Beberapa usulan yang mulai dibahas di DPR dan organisasi pers meliputi:
- Penguatan Undang-Undang Pers
- Penambahan dana pengamanan dan dukungan hukum
- Protokol keamanan untuk redaksi dan jurnalis lapangan
- Kerja sama lebih intensif antara Dewan Pers dan Polri
Evaluasi dan Harapan ke Depan
Bagi Tempo, kejadian ini bukan yang pertama. Dalam sejarahnya, Tempo kerap menjadi sasaran karena liputan-liputan investigatifnya. Namun, mereka selalu bertahan dan berkomitmen untuk menyuarakan kebenaran.
“Jurnalisme bukan sekadar pekerjaan, ini adalah misi. Teror tidak akan menghentikan kami,” tegas Setri Yasra, yang kembali menegaskan bahwa Tempo akan tetap berdiri di garis depan kebebasan pers.
Refleksi tentang Keberanian Pers dalam Menyuarakan Kebenaran
Peristiwa ini menjadi momentum bagi publik untuk kembali menghargai peran penting jurnalis dan media yang independen. Di tengah derasnya arus informasi dan hoaks, media profesional seperti Tempo memiliki tanggung jawab besar untuk menjaga kualitas informasi yang disampaikan ke masyarakat.
“Media adalah mata dan telinga rakyat. Tanpa media yang bebas dan independen, masyarakat akan buta terhadap kebenaran yang sesungguhnya,” ujar Prof. Dr. Haris Firdaus, pakar komunikasi dari Universitas Indonesia.

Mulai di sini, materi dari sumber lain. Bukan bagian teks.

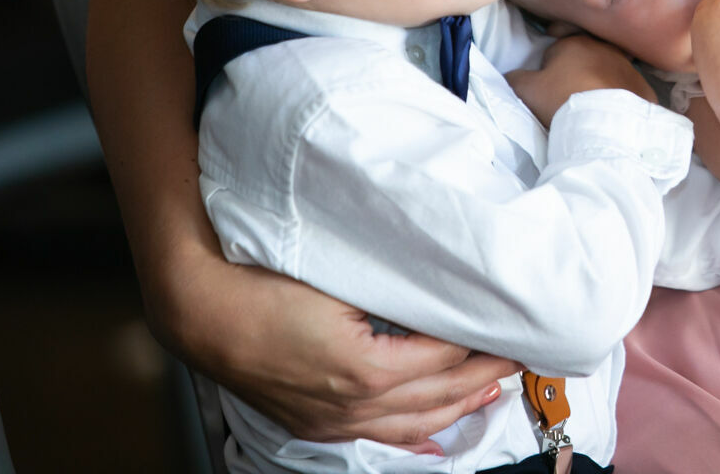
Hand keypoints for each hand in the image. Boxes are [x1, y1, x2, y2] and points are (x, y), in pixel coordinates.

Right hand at [170, 261, 519, 449]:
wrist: (201, 311)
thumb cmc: (263, 286)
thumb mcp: (340, 281)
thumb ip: (391, 293)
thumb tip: (433, 290)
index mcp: (365, 367)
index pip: (443, 357)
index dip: (479, 341)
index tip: (507, 325)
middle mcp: (353, 403)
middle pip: (439, 396)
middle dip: (483, 376)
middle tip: (518, 356)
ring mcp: (333, 419)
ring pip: (414, 424)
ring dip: (458, 408)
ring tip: (493, 391)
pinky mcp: (316, 423)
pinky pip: (378, 437)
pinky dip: (416, 435)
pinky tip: (437, 435)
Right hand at [507, 33, 652, 126]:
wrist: (606, 124)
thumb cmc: (562, 100)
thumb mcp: (525, 89)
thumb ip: (515, 78)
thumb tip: (513, 76)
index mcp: (574, 42)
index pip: (555, 52)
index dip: (548, 72)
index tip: (548, 91)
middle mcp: (604, 48)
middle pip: (583, 61)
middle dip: (576, 75)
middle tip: (568, 100)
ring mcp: (628, 67)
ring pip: (607, 74)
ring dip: (599, 86)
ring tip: (591, 109)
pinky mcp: (644, 88)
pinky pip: (627, 92)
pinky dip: (619, 100)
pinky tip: (611, 115)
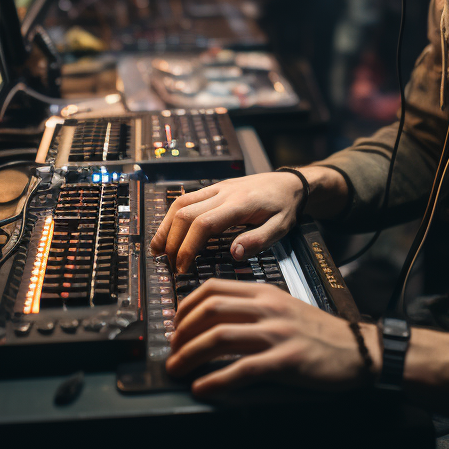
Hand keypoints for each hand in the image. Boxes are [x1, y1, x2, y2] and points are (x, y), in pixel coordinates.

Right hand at [149, 171, 306, 271]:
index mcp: (240, 204)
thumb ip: (258, 240)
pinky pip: (187, 198)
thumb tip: (233, 253)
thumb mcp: (280, 227)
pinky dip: (173, 216)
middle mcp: (224, 193)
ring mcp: (217, 188)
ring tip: (158, 250)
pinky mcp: (215, 188)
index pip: (204, 224)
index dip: (188, 247)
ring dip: (166, 227)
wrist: (289, 181)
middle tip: (169, 265)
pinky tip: (169, 232)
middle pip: (185, 213)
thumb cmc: (285, 206)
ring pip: (181, 203)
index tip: (182, 268)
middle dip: (172, 241)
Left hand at [165, 280, 376, 396]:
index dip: (185, 306)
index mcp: (265, 292)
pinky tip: (202, 388)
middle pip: (211, 310)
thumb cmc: (317, 332)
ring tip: (177, 370)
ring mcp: (277, 333)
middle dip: (182, 332)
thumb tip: (214, 323)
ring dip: (190, 355)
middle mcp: (268, 307)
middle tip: (172, 351)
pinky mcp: (286, 361)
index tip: (174, 324)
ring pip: (220, 337)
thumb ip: (253, 309)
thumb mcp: (283, 308)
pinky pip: (243, 369)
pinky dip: (216, 380)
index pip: (214, 288)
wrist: (357, 349)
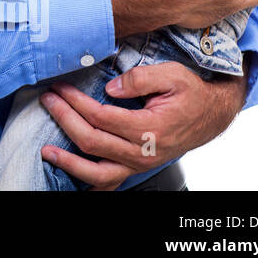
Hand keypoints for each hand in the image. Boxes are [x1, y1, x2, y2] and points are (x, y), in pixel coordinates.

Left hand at [39, 60, 246, 189]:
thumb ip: (140, 78)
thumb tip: (110, 88)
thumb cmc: (191, 93)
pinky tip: (69, 174)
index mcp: (151, 128)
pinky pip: (110, 183)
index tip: (59, 87)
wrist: (211, 115)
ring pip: (99, 173)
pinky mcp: (137, 169)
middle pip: (93, 141)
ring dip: (69, 162)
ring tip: (46, 150)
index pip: (101, 117)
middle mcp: (144, 152)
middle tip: (47, 100)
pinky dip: (88, 183)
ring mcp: (140, 165)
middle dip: (64, 119)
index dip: (75, 102)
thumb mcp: (172, 74)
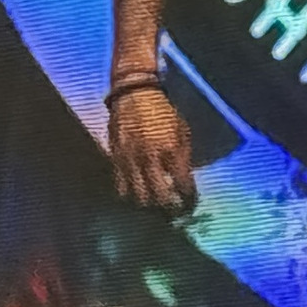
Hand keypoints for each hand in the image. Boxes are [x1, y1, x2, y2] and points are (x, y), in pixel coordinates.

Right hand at [109, 79, 194, 212]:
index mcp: (171, 150)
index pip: (183, 186)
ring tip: (155, 208)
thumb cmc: (161, 111)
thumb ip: (183, 157)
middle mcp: (150, 158)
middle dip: (169, 210)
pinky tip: (137, 196)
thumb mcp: (181, 130)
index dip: (189, 199)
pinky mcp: (115, 159)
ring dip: (149, 206)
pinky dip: (130, 196)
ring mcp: (130, 160)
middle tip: (174, 213)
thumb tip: (183, 180)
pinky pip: (120, 186)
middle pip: (159, 197)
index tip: (190, 204)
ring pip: (138, 197)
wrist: (133, 93)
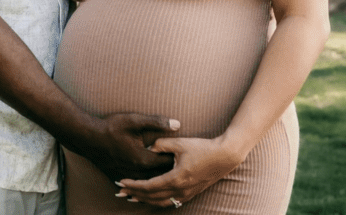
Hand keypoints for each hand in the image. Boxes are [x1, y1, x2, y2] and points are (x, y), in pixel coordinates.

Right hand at [77, 113, 180, 180]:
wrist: (87, 137)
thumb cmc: (111, 127)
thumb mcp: (134, 121)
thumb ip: (156, 122)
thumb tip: (177, 124)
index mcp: (143, 159)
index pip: (167, 163)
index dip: (176, 158)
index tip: (182, 152)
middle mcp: (136, 172)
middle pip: (159, 175)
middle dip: (169, 170)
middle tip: (178, 163)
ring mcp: (126, 176)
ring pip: (147, 182)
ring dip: (157, 177)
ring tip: (166, 172)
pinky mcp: (117, 177)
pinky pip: (134, 184)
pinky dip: (142, 182)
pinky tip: (147, 180)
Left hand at [115, 136, 244, 206]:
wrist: (224, 157)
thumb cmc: (203, 148)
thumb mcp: (180, 143)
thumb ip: (161, 144)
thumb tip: (148, 147)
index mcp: (176, 178)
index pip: (148, 186)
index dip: (133, 185)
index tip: (122, 182)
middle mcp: (180, 190)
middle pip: (152, 197)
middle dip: (135, 194)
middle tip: (120, 192)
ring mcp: (186, 193)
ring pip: (160, 202)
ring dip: (145, 200)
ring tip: (132, 197)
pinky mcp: (191, 193)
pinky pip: (170, 202)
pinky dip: (157, 201)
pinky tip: (151, 198)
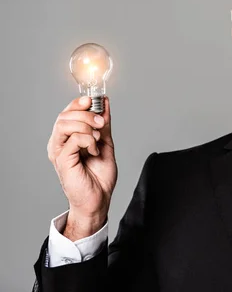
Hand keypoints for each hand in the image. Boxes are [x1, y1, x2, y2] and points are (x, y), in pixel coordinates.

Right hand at [47, 96, 116, 239]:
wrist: (100, 198)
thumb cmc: (99, 176)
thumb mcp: (105, 143)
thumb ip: (104, 124)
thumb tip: (105, 102)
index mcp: (68, 137)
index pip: (67, 112)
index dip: (78, 103)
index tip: (93, 100)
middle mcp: (60, 143)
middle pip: (65, 115)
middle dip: (87, 114)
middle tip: (102, 122)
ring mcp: (59, 151)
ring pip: (65, 124)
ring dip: (86, 125)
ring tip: (99, 136)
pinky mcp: (62, 160)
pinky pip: (73, 139)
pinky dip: (88, 140)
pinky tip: (94, 151)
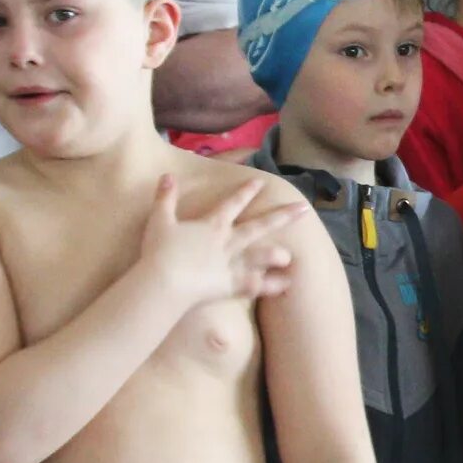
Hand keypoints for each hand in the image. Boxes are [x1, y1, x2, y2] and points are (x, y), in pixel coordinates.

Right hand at [139, 174, 305, 310]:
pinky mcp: (232, 285)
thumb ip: (165, 198)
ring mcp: (232, 264)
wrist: (164, 281)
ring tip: (290, 256)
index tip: (261, 182)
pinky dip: (271, 286)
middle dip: (283, 215)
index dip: (247, 191)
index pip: (233, 203)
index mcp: (212, 225)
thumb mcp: (159, 220)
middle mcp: (228, 242)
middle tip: (303, 208)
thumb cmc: (159, 252)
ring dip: (277, 255)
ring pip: (262, 256)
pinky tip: (286, 286)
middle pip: (260, 226)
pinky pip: (256, 285)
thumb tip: (166, 176)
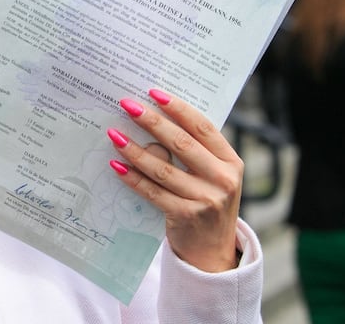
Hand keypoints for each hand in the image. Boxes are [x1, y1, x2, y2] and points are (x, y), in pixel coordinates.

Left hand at [107, 89, 241, 271]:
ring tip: (114, 135)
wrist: (212, 251)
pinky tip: (116, 166)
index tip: (154, 93)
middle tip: (127, 105)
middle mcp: (223, 179)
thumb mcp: (211, 175)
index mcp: (230, 161)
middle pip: (181, 143)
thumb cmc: (206, 202)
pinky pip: (153, 192)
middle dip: (151, 121)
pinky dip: (133, 178)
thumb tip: (154, 118)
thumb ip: (193, 151)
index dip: (178, 108)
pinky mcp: (187, 216)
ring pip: (163, 168)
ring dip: (135, 150)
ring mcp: (206, 199)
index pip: (203, 127)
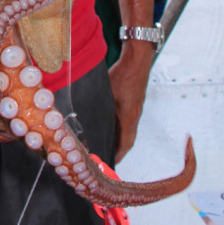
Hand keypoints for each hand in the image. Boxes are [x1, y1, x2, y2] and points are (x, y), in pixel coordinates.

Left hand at [108, 40, 152, 161]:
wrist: (138, 60)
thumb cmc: (124, 74)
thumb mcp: (107, 92)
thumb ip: (98, 106)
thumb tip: (85, 117)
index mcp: (129, 117)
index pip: (125, 144)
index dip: (118, 156)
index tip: (110, 164)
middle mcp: (134, 116)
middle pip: (127, 139)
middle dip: (117, 151)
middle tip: (106, 158)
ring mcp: (135, 109)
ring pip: (127, 130)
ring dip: (118, 139)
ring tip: (106, 145)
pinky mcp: (134, 102)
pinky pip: (127, 120)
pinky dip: (119, 128)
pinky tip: (110, 125)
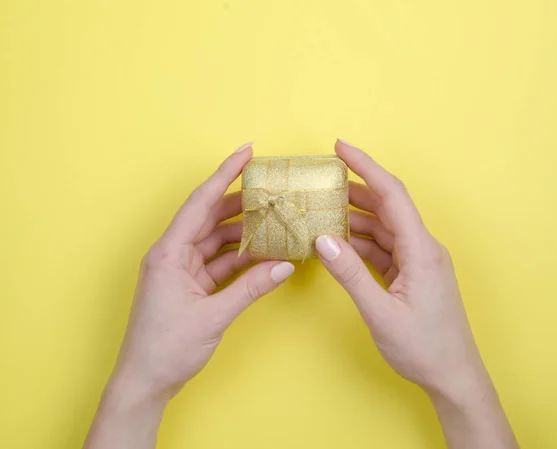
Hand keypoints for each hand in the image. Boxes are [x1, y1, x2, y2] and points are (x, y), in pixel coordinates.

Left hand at [111, 143, 294, 399]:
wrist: (146, 382)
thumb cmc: (166, 348)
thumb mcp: (213, 316)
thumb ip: (251, 288)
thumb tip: (284, 265)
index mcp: (168, 253)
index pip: (200, 203)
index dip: (224, 174)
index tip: (245, 153)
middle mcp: (172, 255)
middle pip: (209, 217)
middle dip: (240, 203)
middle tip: (270, 190)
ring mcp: (181, 270)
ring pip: (216, 240)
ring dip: (242, 233)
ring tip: (272, 221)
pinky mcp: (189, 286)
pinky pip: (218, 262)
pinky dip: (239, 258)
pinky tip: (262, 254)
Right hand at [316, 140, 518, 448]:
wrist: (453, 376)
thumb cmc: (424, 348)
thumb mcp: (381, 312)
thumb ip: (350, 274)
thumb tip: (322, 239)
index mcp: (421, 249)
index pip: (392, 194)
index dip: (365, 166)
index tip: (340, 147)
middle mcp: (423, 248)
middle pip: (386, 206)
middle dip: (354, 189)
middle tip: (321, 179)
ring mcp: (418, 261)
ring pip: (383, 227)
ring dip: (354, 218)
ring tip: (322, 211)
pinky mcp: (412, 274)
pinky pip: (384, 248)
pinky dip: (361, 243)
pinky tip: (339, 244)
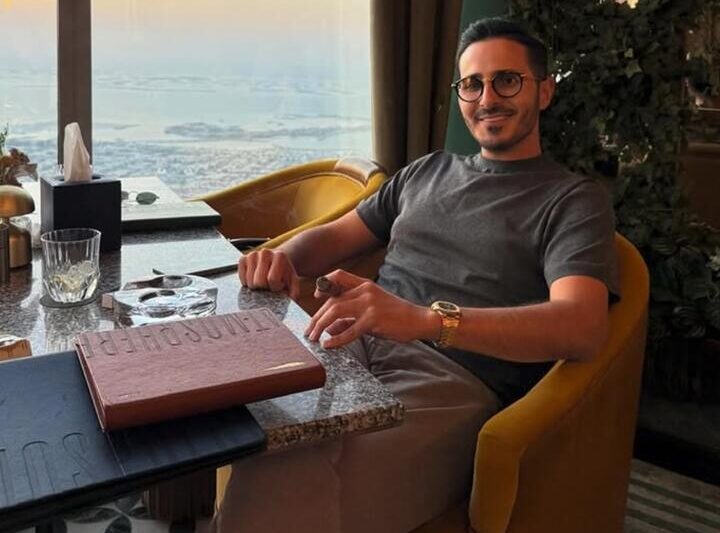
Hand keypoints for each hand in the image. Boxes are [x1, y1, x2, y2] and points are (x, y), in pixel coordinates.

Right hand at [238, 249, 299, 300]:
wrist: (276, 261)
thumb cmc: (283, 273)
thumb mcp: (292, 282)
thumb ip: (295, 291)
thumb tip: (292, 298)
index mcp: (280, 256)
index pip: (272, 280)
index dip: (275, 288)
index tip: (279, 285)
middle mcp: (265, 252)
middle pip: (259, 282)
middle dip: (265, 288)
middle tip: (269, 284)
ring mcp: (253, 255)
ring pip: (250, 282)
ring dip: (256, 286)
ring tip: (263, 281)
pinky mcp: (243, 259)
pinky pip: (242, 278)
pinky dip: (248, 283)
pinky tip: (255, 278)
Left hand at [304, 269, 436, 348]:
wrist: (418, 320)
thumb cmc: (394, 317)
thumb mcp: (370, 313)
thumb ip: (349, 318)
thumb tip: (328, 329)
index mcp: (364, 285)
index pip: (338, 276)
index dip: (323, 284)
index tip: (316, 297)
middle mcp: (365, 291)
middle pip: (332, 300)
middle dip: (317, 317)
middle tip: (309, 330)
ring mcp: (369, 304)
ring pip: (336, 311)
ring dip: (320, 325)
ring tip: (313, 338)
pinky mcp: (373, 319)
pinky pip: (350, 330)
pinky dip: (337, 338)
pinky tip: (328, 345)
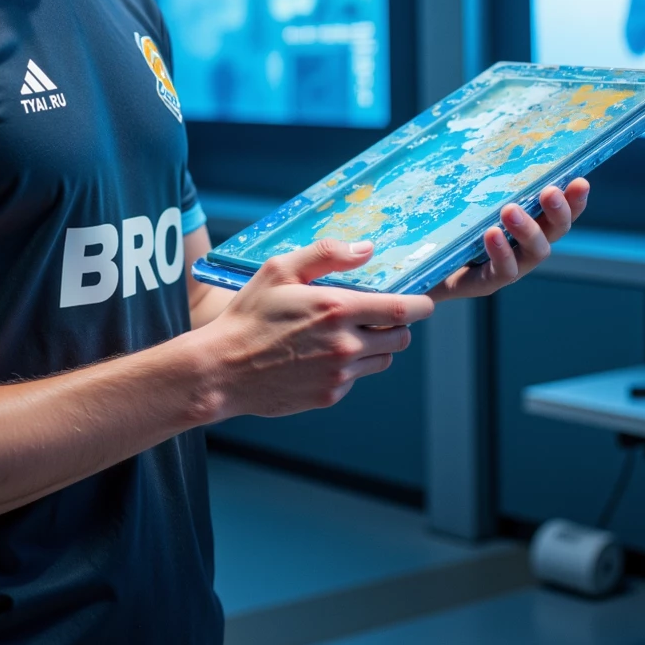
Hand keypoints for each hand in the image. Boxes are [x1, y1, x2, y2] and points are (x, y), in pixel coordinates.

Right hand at [201, 237, 433, 420]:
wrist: (222, 369)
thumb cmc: (249, 315)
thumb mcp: (280, 270)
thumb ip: (326, 254)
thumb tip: (367, 249)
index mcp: (336, 309)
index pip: (401, 310)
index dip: (419, 305)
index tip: (421, 301)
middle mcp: (345, 345)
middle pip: (400, 338)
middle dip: (397, 325)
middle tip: (375, 315)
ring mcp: (339, 374)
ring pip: (382, 360)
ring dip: (375, 346)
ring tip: (345, 334)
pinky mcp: (329, 395)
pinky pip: (357, 378)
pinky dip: (350, 365)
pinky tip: (320, 355)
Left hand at [427, 177, 588, 303]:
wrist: (422, 267)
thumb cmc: (448, 221)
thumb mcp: (466, 194)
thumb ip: (481, 174)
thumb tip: (487, 133)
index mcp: (528, 221)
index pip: (559, 210)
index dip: (574, 199)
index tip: (580, 181)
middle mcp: (526, 245)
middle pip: (555, 230)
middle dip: (558, 211)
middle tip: (550, 191)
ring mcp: (511, 265)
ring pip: (535, 251)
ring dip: (527, 229)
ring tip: (511, 210)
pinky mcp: (487, 282)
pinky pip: (503, 270)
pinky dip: (501, 252)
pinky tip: (492, 234)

Meningkatnya tekanan terhadap media bukan hanya terjadi di Indonesia, tapi juga di banyak negara demokratis lain. Namun, bagaimana masyarakat dan negara merespons tekanan tersebut akan menentukan kualitas demokrasi itu sendiri.
Meningkatkan Literasi Media di Tengah Ancaman Teror
Selain pentingnya keamanan fisik dan hukum, banyak pengamat menyarankan agar literasi media di masyarakat juga terus ditingkatkan. Publik harus mampu membedakan antara informasi yang kredibel dan manipulatif, serta mendukung jurnalisme yang bertanggung jawab.
Lembaga-lembaga seperti Kominfo dan Dewan Pers didorong untuk melakukan pelatihan dan edukasi literasi media secara masif, termasuk di sekolah dan perguruan tinggi. Dengan meningkatnya kesadaran masyarakat, upaya pembungkaman terhadap media profesional seperti Tempo bisa lebih mudah dikenali dan dilawan.
Kesimpulan: Saatnya Bersatu Melawan Intimidasi terhadap Media
Insiden bangkai tikus dan kepala babi bukan sekadar cerita kriminal, melainkan simbol ancaman terhadap demokrasi. Ketika media yang kritis dibungkam dengan teror, maka yang terancam bukan hanya jurnalis, tetapi juga hak masyarakat untuk tahu.
Saat ini, seluruh elemen bangsa—pemerintah, DPR, masyarakat sipil, dan netizen—harus bersatu untuk memastikan kebebasan pers tetap hidup dan kuat. Bukan hanya untuk Tempo, tapi untuk seluruh media di Indonesia.